The First Red of Summer
By Autumn Prairie Pumpkins
The strawberries showed up at the farm stand on Tuesday. A flat of them, deep red all the way through, the kind that smell like something you had almost forgotten was possible. I bought two quarts and ate most of them standing in the parking lot. That is the trouble with really good strawberries. You forget to save any for later.
Strawberry season in Kansas lasts about three weeks, maybe four if the weather cooperates, and it arrives every year in late May while the garden is still mostly promise. The pumpkin vines are sprawling but small. The cucumbers are getting their first true leaves. Everything in the ground is a sketch of what it will become, a rough outline held in place by soil and water and optimism. And then the strawberries appear and remind you that the land is already giving, that something is ready right now, that you do not have to wait for everything at once.
The Garden Runs on Layered Time
This is one of the things that makes a kitchen garden different from growing a single crop. The timeline is layered. The strawberries finish while the pumpkins are still young vines. The garlic will be ready in July. The peppers come in August. A well-tended garden almost never asks you to wait for everything at once. There is usually something to pick, something already here, even while a dozen other things are still becoming.
The pumpkins are the long game. We will not see them until late September or October, and the big tropical moschata types go even longer. You plant them in late May and then tend and watch through the whole hot Kansas summer, tracking vines across the yard and waiting on female blooms and then, slowly, watching tiny fruits swell at the base of the ones that made it. The wait is long. But it is not empty.

▶ Problems to solve
1. According to the garden essay, how long does strawberry season in Kansas last?
2. Decide whether each statement agrees with the garden essay, answering yes or no and quoting the words that decide it: (a) The strawberries arrived at the farm stand on a Tuesday. (b) The garlic will be ready in August. (c) Pumpkins are planted in late May.
3. Repeat the garden essay word for word from "The Garden Runs" up to and including "are still becoming.".

▶ Supplied data
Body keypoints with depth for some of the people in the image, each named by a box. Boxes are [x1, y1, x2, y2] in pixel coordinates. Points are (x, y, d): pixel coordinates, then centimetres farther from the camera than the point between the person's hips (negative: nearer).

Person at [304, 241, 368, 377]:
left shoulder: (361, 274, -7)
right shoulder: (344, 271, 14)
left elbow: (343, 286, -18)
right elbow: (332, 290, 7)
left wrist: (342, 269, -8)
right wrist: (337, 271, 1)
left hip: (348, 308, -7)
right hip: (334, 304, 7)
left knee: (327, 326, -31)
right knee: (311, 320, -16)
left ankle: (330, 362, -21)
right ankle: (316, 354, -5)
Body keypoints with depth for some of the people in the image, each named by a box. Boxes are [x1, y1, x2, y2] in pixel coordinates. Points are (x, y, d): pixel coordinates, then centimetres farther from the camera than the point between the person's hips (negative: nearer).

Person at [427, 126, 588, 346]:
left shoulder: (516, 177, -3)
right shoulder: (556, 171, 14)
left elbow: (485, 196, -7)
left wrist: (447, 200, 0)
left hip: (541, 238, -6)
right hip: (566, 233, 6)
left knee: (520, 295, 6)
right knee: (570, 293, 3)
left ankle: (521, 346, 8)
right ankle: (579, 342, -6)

==

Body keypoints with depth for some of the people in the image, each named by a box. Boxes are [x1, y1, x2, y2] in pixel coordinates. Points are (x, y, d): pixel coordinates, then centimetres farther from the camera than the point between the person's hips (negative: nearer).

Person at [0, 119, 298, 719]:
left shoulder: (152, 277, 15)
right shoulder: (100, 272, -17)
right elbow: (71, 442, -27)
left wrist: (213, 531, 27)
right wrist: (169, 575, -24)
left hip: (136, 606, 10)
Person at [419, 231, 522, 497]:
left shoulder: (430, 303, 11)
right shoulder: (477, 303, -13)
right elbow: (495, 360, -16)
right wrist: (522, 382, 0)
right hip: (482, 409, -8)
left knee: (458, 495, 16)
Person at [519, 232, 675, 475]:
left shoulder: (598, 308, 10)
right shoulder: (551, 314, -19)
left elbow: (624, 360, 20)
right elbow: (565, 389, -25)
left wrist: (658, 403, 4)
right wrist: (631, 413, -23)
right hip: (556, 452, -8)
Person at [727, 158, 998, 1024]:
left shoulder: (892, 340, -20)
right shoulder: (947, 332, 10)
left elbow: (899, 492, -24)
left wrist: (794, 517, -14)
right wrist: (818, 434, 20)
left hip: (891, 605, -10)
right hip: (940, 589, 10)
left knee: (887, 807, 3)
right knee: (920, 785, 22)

--

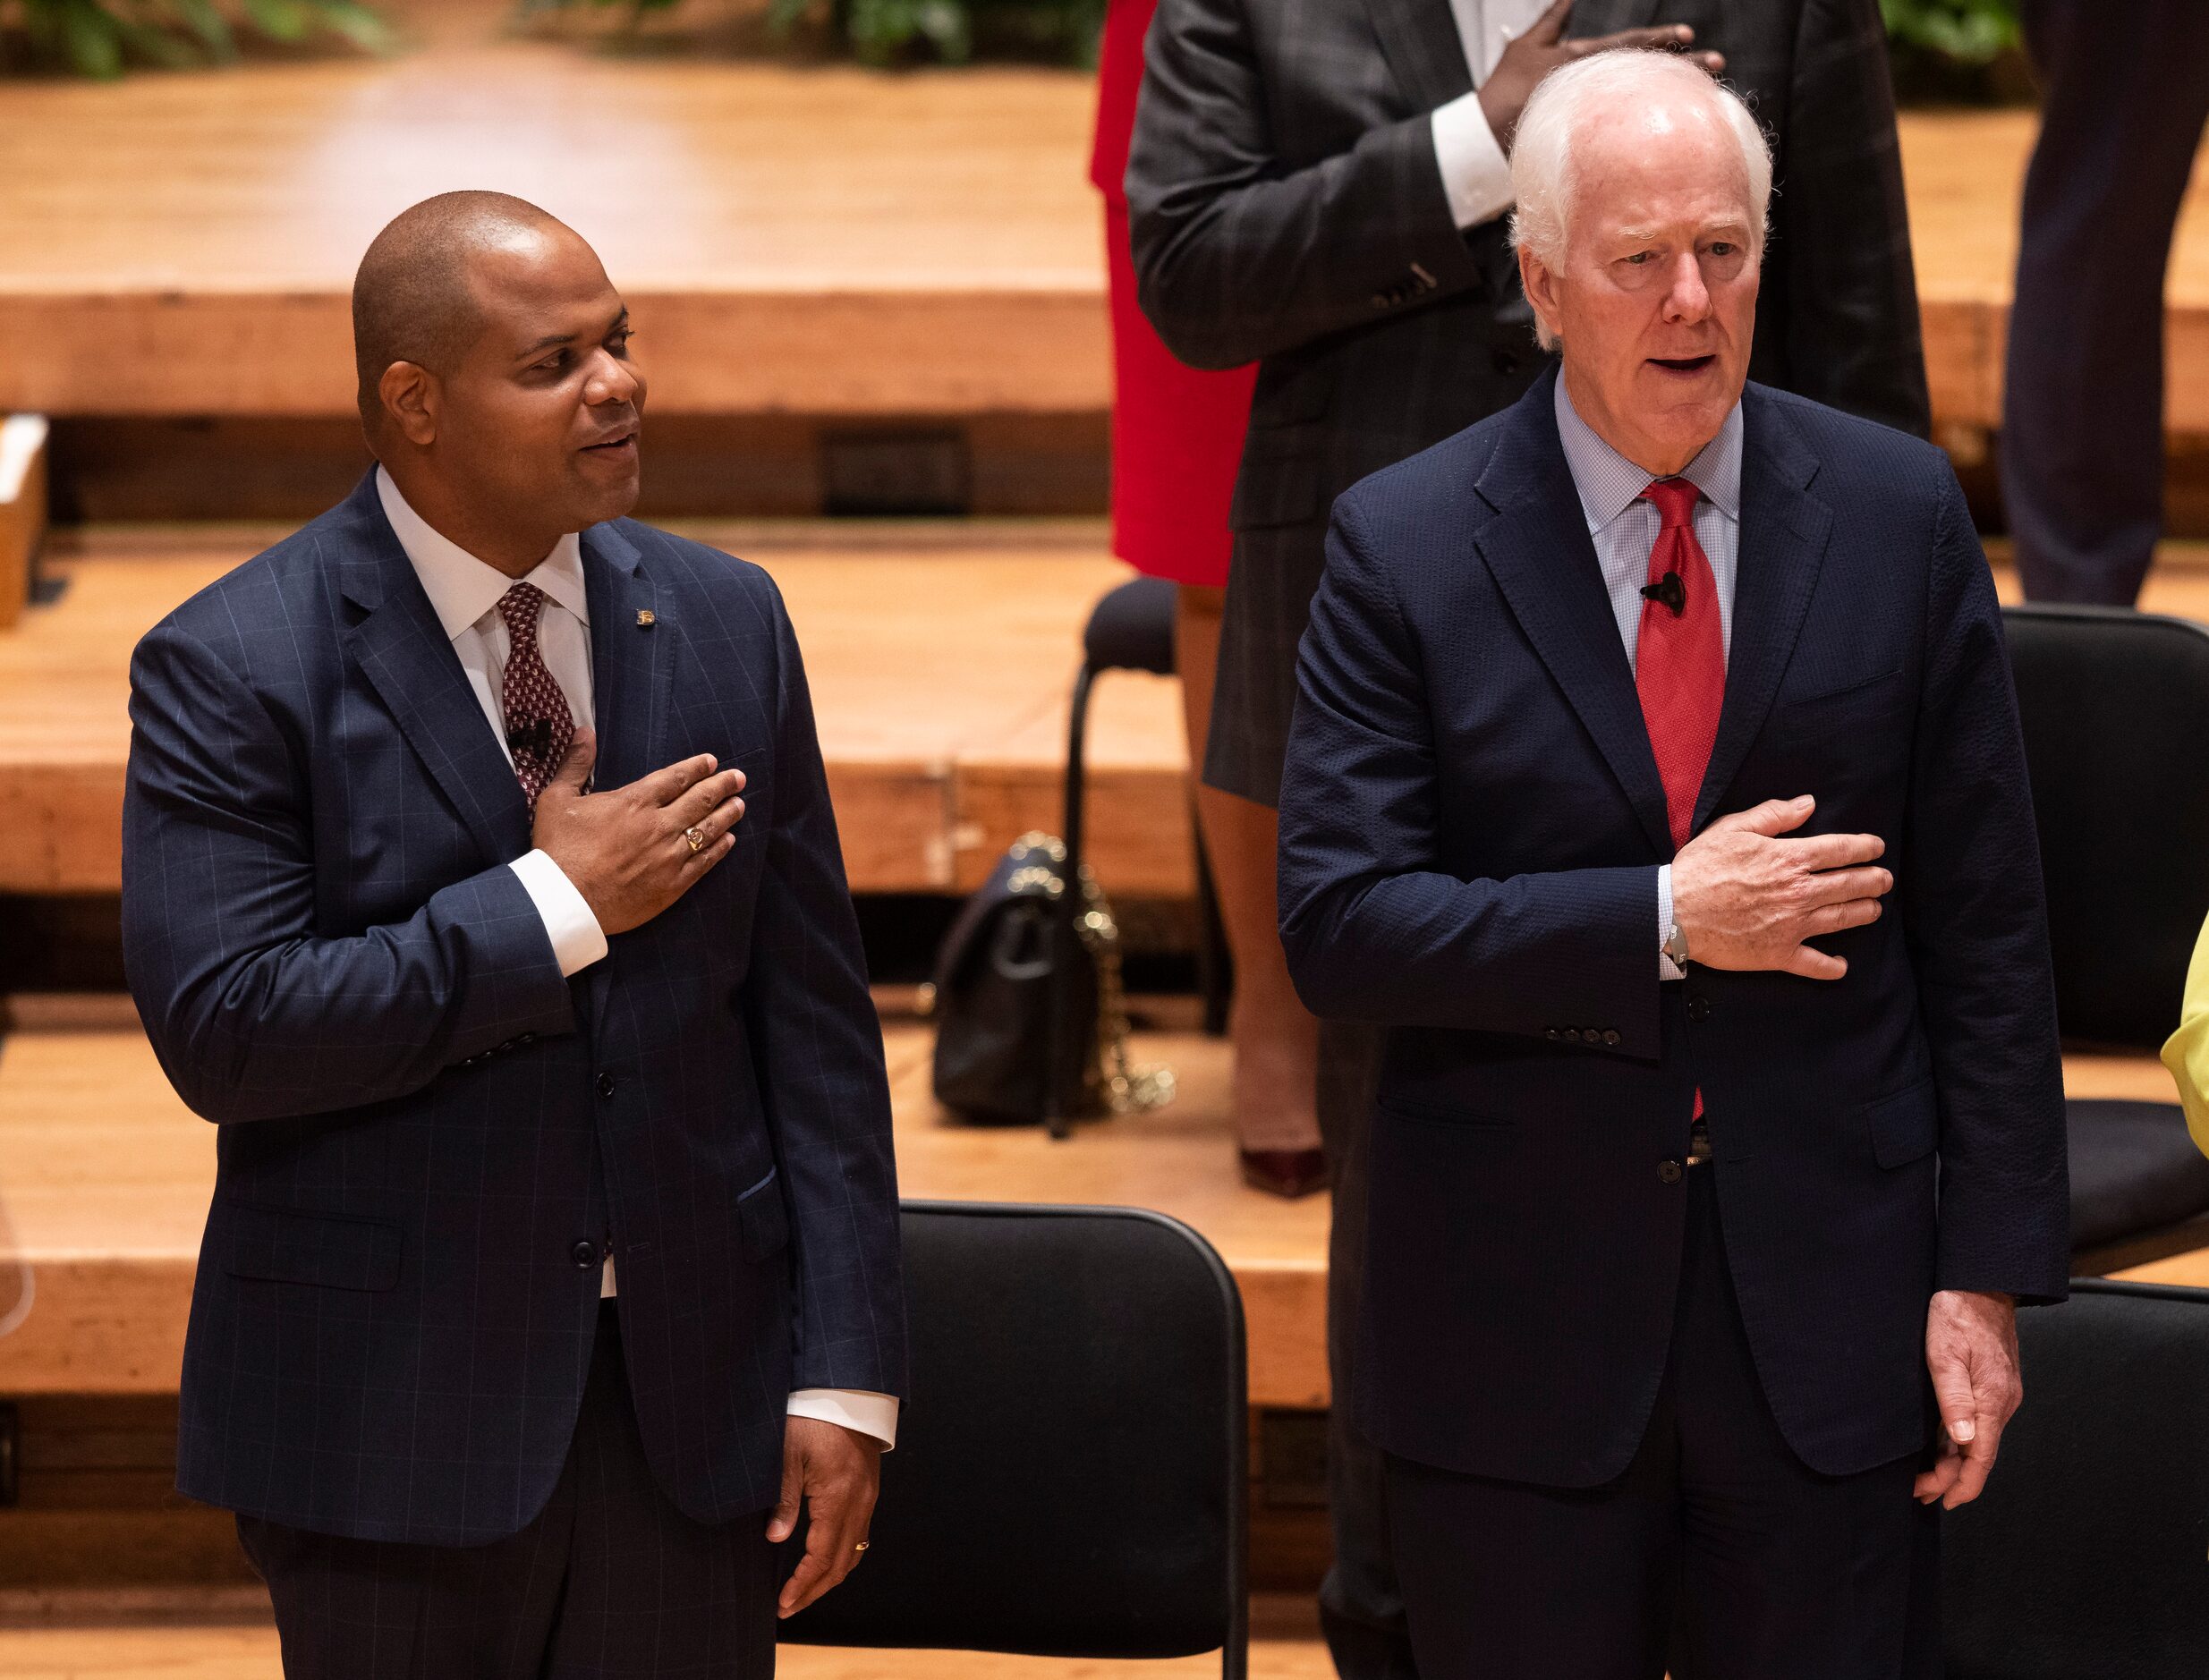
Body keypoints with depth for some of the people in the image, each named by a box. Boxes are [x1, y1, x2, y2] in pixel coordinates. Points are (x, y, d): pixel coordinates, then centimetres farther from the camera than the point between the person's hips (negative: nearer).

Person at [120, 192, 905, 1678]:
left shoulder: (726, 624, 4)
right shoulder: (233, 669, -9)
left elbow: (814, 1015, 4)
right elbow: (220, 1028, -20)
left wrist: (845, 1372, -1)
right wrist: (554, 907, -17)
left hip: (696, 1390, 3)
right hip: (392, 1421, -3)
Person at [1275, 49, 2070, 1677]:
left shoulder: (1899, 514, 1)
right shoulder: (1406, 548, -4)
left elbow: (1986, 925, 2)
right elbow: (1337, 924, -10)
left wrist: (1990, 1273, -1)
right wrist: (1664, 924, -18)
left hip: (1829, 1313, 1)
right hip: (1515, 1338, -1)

▶ Answers to the exercise
1. About three weeks, maybe four if the weather cooperates.

2.
(a) Yes: "The strawberries showed up at the farm stand on Tuesday."
(b) No: "The garlic will be ready in July."
(c) Yes: "You plant them in late May"

3.
The Garden Runs on Layered Time
This is one of the things that makes a kitchen garden different from growing a single crop. The timeline is layered. The strawberries finish while the pumpkins are still young vines. The garlic will be ready in July. The peppers come in August. A well-tended garden almost never asks you to wait for everything at once. There is usually something to pick, something already here, even while a dozen other things are still becoming.